From: Chuck Lever <chuck.lever@oracle.com>
To: bfields@fieldses.org
Cc: linux-rdma@vger.kernel.org, linux-nfs@vger.kernel.org
Subject: [PATCH RFC 9/9] svcrdma: Add data structure to track READ payloads
Date: Fri, 14 Feb 2020 10:50:29 -0500 [thread overview]
Message-ID: <20200214155029.3848.86626.stgit@klimt.1015granger.net> (raw)
In-Reply-To: <20200214151427.3848.49739.stgit@klimt.1015granger.net>
The Linux NFS/RDMA server implementation currently supports only a
single Write chunk per RPC/RDMA request. Requests with more than one
are so rare there has never been a strong need to support more.
However we are aware of at least one existing NFS client
implementation that can generate such requests, so let's dig in.
Allocate a data structure at Receive time to keep track of the set
of READ payloads and the Write chunks.
Signed-off-by: Chuck Lever <chuck.lever@oracle.com>
---
include/linux/sunrpc/svc_rdma.h | 15 +++-
net/sunrpc/xprtrdma/svc_rdma_backchannel.c | 2 -
net/sunrpc/xprtrdma/svc_rdma_recvfrom.c | 31 +++++++--
net/sunrpc/xprtrdma/svc_rdma_rw.c | 2 -
net/sunrpc/xprtrdma/svc_rdma_sendto.c | 94 +++++++++++++---------------
5 files changed, 80 insertions(+), 64 deletions(-)

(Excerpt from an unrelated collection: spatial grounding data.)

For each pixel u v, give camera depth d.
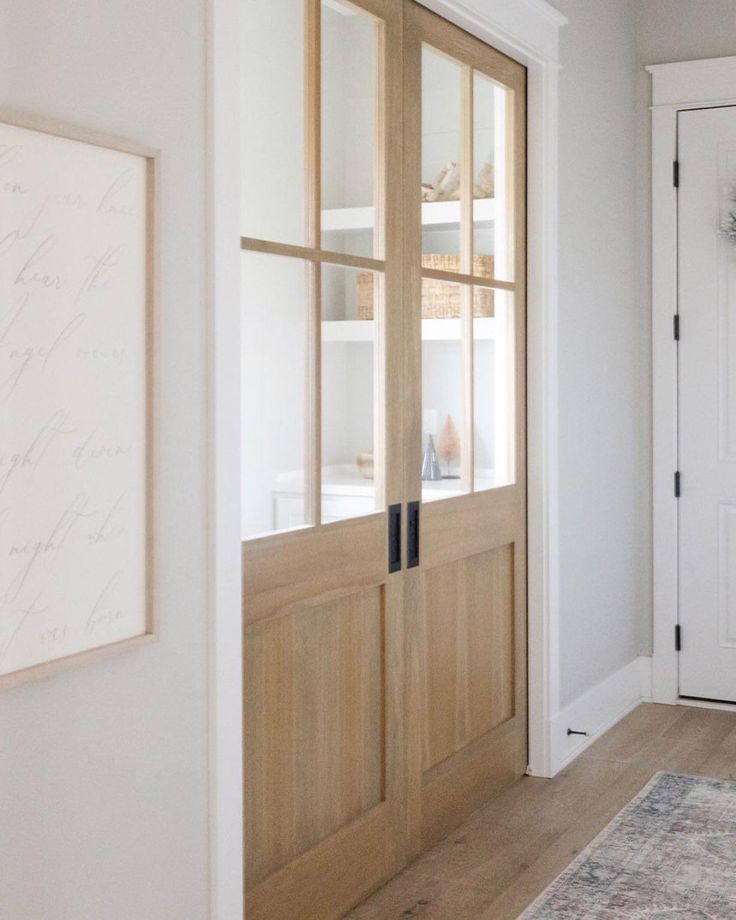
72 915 1.85
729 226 4.43
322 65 2.66
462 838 3.31
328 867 2.77
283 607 2.56
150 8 1.94
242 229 2.41
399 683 3.06
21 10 1.69
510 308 3.67
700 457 4.56
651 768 3.88
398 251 3.00
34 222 1.71
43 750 1.78
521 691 3.80
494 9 3.30
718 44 4.45
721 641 4.58
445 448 3.29
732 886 2.96
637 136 4.57
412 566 3.10
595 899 2.89
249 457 2.46
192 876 2.12
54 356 1.75
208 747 2.14
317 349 2.68
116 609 1.89
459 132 3.32
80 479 1.80
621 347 4.43
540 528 3.79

diff --git a/include/linux/sunrpc/svc_rdma.h b/include/linux/sunrpc/svc_rdma.h
index c1c4563066d9..85e6b281a39b 100644
--- a/include/linux/sunrpc/svc_rdma.h
+++ b/include/linux/sunrpc/svc_rdma.h
@@ -124,6 +124,12 @@ enum {
#define RPCSVC_MAXPAYLOAD_RDMA RPCSVC_MAXPAYLOAD
+struct svc_rdma_payload {
+ __be32 *ra_chunk;
+ unsigned int ra_offset;
+ unsigned int ra_length;
+};
+
struct svc_rdma_recv_ctxt {
struct llist_node rc_node;
struct list_head rc_list;
@@ -137,10 +143,10 @@ struct svc_rdma_recv_ctxt {
unsigned int rc_page_count;
unsigned int rc_hdr_count;
u32 rc_inv_rkey;
- __be32 *rc_write_list;
+ struct svc_rdma_payload *rc_read_payloads;
__be32 *rc_reply_chunk;
- unsigned int rc_read_payload_offset;
- unsigned int rc_read_payload_length;
+ unsigned int rc_num_write_chunks;
+ unsigned int rc_cur_payload;
struct page *rc_pages[RPCSVC_MAXPAGES];
};
@@ -193,7 +199,8 @@ extern void svc_rdma_sync_reply_hdr(struct svcxprt_rdma *rdma,
unsigned int len);
extern int svc_rdma_map_reply_msg(struct svcxprt_rdma *rdma,
struct svc_rdma_send_ctxt *ctxt,
- struct xdr_buf *xdr, __be32 *wr_lst);
+ struct xdr_buf *xdr,
+ unsigned int num_read_payloads);
extern int svc_rdma_sendto(struct svc_rqst *);
extern int svc_rdma_read_payload(struct svc_rqst *rqstp, unsigned int offset,
unsigned int length);
diff --git a/net/sunrpc/xprtrdma/svc_rdma_backchannel.c b/net/sunrpc/xprtrdma/svc_rdma_backchannel.c
index 908e78bb87c6..3b1baf15a1b7 100644
--- a/net/sunrpc/xprtrdma/svc_rdma_backchannel.c
+++ b/net/sunrpc/xprtrdma/svc_rdma_backchannel.c
@@ -117,7 +117,7 @@ static int svc_rdma_bc_sendto(struct svcxprt_rdma *rdma,
{
int ret;
- ret = svc_rdma_map_reply_msg(rdma, ctxt, &rqst->rq_snd_buf, NULL);
+ ret = svc_rdma_map_reply_msg(rdma, ctxt, &rqst->rq_snd_buf, 0);
if (ret < 0)
return -EIO;
diff --git a/net/sunrpc/xprtrdma/svc_rdma_recvfrom.c b/net/sunrpc/xprtrdma/svc_rdma_recvfrom.c
index 91abe08f7d75..85b8dd8ae772 100644
--- a/net/sunrpc/xprtrdma/svc_rdma_recvfrom.c
+++ b/net/sunrpc/xprtrdma/svc_rdma_recvfrom.c
@@ -193,7 +193,9 @@ void svc_rdma_recv_ctxts_destroy(struct svcxprt_rdma *rdma)
out:
ctxt->rc_page_count = 0;
- ctxt->rc_read_payload_length = 0;
+ ctxt->rc_num_write_chunks = 0;
+ ctxt->rc_cur_payload = 0;
+ ctxt->rc_read_payloads = NULL;
return ctxt;
out_empty:
@@ -216,7 +218,8 @@ void svc_rdma_recv_ctxt_put(struct svcxprt_rdma *rdma,
for (i = 0; i < ctxt->rc_page_count; i++)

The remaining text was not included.